To the Editor of the Poona Observer:

Sir,—The anxiety of the Theosophists to overturn all existing religions, and first of all and especially the Christian religion, makes them not overscrupulous in the means used. Nothing could be more wild and absurd than their attempts to identify Jesus Christ and the Apostle Paul with the ancient adepts in Occultism. The Apostle of the Gentiles was converted to Christianity by a miraculous event, while on his way to Damascus. He was then a fierce soldier and was actively engaged in a cruel persecution of the Christians; after his conversion the whole course of his life was changed and he became an ardent propagator of the new faith. It may be said that he was an occultist when he wrote his epistles, and that when caught up in Heaven and was shown things that it was not lawful for men to mention, that he was simply in a state of self-induced mesmeric deep and had released his soul from his body, to roam for a time in the realms of the spirit world; but if so he manifestly saw and heard such things which established his belief in doctrines which are rejected by the Tibetan occultists, viz., a belief in a personal deity and the divinity of Christ, etc. The attempt to prove Christ an adept is absurd equally. Christ gave up his life and took it again, raised the 358 dead, and cured every description of malignant diseases by touch or word of mouth, and did other great miracles; great, not because they were done on a large scale, but from the nature of them. With regard to the loaves and fishes—it does not matter whether five loaves became five thousand or five loaves became six, miraculous power was still required; similarly, if a wineglass of water could be converted into wine, it is equally the same as if a large quantity of water had been changed and a large company supplied with the wine. To sup port the theory that Christ and Saint Paul were adepts, the facts of their lives must be ignored as well as the doctrines they are reported to have taught.

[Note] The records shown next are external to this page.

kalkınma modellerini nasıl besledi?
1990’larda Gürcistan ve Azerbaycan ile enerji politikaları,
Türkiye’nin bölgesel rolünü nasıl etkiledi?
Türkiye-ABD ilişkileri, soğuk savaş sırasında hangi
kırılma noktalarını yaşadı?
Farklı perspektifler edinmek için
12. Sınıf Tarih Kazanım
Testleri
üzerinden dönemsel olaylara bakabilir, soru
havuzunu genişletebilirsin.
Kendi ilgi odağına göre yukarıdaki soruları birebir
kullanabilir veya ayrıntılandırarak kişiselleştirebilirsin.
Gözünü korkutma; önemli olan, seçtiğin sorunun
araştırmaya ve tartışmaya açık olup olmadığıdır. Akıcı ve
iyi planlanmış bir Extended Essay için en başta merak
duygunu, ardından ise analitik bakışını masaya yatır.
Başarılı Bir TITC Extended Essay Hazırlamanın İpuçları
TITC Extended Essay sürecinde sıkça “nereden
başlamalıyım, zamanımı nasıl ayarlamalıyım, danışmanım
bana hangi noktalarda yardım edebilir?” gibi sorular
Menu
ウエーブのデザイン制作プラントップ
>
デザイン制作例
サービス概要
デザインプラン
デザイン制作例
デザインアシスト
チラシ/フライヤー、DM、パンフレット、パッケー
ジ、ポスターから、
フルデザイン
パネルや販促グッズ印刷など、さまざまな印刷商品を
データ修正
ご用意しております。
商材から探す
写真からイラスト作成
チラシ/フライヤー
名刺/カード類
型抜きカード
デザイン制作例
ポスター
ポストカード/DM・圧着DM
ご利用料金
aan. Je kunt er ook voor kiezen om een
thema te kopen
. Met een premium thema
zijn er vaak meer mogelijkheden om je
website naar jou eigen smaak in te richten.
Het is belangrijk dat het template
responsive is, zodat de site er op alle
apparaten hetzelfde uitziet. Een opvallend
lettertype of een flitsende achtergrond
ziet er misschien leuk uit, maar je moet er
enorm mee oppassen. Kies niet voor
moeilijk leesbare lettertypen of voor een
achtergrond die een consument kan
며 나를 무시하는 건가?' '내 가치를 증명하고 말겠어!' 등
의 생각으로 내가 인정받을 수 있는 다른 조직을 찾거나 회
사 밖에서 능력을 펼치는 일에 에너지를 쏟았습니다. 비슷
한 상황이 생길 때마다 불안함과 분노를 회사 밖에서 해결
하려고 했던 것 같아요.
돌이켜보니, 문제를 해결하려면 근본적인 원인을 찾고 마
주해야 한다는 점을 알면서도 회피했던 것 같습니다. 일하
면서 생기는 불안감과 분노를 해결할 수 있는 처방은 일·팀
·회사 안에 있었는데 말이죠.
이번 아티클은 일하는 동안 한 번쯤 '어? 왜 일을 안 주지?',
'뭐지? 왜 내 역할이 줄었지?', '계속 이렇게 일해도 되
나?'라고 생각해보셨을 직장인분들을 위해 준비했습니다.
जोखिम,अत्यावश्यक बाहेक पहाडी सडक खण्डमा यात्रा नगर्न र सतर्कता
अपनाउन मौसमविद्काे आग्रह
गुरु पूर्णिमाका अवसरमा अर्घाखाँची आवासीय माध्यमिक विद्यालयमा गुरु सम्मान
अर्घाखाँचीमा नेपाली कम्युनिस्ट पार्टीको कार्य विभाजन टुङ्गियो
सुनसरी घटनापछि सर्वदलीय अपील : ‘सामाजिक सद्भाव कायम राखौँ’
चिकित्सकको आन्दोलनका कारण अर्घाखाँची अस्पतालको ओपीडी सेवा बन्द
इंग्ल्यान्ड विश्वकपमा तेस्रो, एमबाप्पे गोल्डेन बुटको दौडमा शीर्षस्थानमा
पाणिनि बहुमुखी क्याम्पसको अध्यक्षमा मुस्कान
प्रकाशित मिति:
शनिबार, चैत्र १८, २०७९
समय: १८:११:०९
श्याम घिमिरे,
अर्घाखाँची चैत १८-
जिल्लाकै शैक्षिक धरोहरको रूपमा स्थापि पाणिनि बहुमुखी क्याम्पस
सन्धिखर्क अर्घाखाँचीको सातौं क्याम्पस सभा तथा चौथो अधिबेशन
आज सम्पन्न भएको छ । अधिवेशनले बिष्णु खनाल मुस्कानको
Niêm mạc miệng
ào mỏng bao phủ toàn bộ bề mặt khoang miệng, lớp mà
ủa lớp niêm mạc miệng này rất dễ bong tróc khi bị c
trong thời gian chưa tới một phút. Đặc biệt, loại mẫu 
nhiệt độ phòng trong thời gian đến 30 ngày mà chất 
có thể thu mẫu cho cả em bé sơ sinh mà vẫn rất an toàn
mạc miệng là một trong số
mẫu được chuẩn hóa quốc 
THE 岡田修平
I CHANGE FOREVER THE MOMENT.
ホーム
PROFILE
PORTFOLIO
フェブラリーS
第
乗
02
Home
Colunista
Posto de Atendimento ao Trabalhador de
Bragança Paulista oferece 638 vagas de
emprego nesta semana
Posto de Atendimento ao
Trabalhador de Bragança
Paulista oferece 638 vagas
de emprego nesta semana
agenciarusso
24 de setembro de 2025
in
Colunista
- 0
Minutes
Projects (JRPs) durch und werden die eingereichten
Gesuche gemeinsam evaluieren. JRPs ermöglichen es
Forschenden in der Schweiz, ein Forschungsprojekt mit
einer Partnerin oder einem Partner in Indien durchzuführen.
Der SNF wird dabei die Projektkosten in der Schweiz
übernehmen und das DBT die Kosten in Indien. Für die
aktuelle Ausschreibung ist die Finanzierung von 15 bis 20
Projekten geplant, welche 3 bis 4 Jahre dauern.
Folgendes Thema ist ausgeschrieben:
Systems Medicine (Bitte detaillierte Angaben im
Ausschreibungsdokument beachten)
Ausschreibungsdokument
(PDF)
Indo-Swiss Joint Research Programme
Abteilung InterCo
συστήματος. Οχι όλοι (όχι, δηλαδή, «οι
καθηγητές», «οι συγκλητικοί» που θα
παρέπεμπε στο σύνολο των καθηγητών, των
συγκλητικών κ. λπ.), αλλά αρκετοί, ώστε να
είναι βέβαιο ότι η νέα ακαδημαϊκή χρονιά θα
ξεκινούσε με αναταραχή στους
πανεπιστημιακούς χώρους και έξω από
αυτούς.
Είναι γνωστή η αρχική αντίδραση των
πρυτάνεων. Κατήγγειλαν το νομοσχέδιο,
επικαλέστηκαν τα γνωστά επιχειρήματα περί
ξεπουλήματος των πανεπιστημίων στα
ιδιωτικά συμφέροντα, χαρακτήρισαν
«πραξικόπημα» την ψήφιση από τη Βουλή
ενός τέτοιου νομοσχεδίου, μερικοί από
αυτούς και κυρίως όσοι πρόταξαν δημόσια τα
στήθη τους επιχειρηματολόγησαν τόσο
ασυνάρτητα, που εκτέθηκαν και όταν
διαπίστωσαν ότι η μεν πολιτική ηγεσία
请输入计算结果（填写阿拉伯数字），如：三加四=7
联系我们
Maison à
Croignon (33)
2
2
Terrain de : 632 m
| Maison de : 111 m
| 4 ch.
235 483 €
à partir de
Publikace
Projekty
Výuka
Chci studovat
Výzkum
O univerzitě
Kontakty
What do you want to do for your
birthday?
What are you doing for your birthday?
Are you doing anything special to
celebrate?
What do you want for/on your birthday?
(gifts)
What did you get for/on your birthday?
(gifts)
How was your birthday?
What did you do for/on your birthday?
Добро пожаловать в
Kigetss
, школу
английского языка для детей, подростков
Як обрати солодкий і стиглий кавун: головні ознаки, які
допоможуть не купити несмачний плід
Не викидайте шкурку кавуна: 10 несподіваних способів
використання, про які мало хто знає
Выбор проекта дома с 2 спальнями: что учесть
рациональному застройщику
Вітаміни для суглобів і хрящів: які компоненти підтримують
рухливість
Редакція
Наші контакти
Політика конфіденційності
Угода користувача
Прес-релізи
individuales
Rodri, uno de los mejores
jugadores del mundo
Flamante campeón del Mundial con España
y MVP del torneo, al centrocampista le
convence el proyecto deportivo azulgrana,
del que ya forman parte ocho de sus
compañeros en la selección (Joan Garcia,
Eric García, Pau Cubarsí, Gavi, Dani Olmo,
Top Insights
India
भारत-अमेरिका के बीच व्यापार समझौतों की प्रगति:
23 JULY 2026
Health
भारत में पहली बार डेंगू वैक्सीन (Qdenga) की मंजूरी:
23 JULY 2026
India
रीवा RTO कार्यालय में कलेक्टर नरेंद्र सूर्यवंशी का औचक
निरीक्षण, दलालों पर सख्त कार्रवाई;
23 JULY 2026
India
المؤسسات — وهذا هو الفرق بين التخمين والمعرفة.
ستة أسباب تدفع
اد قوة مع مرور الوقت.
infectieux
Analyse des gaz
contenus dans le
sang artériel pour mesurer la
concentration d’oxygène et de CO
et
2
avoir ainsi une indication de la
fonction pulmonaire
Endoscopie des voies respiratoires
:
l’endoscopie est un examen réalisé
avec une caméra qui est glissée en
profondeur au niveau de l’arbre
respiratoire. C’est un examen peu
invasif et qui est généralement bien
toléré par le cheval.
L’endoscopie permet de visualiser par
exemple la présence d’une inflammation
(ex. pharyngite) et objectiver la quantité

Some Theosophists have probably recognized these difficulties, and seem to think the easiest way of disposing them is to deny that any such persons as Saint Paul and Christ ever existed. Sensible people should ask themselves this question: Are such Philosophers safe guides?

ZERO.


*** We think “Zero” has rather mistaken the Theosophical idea regarding Christ. The Theosophists do not, as far as we are aware, deny the possibility of the divinity of Christ- they only assert that he was so perfect a man as to have attained the highest possible form of earthly existence; in other words, something so akin to the godhead, as to be indistinguishable from it. Again, “Zero” may have heard the fundamental belief of the Theosophists is nothing is impossible. Thus, to deny the divinity of the Saviour would be to impeach their own watchword.—Editor, Poona Observer.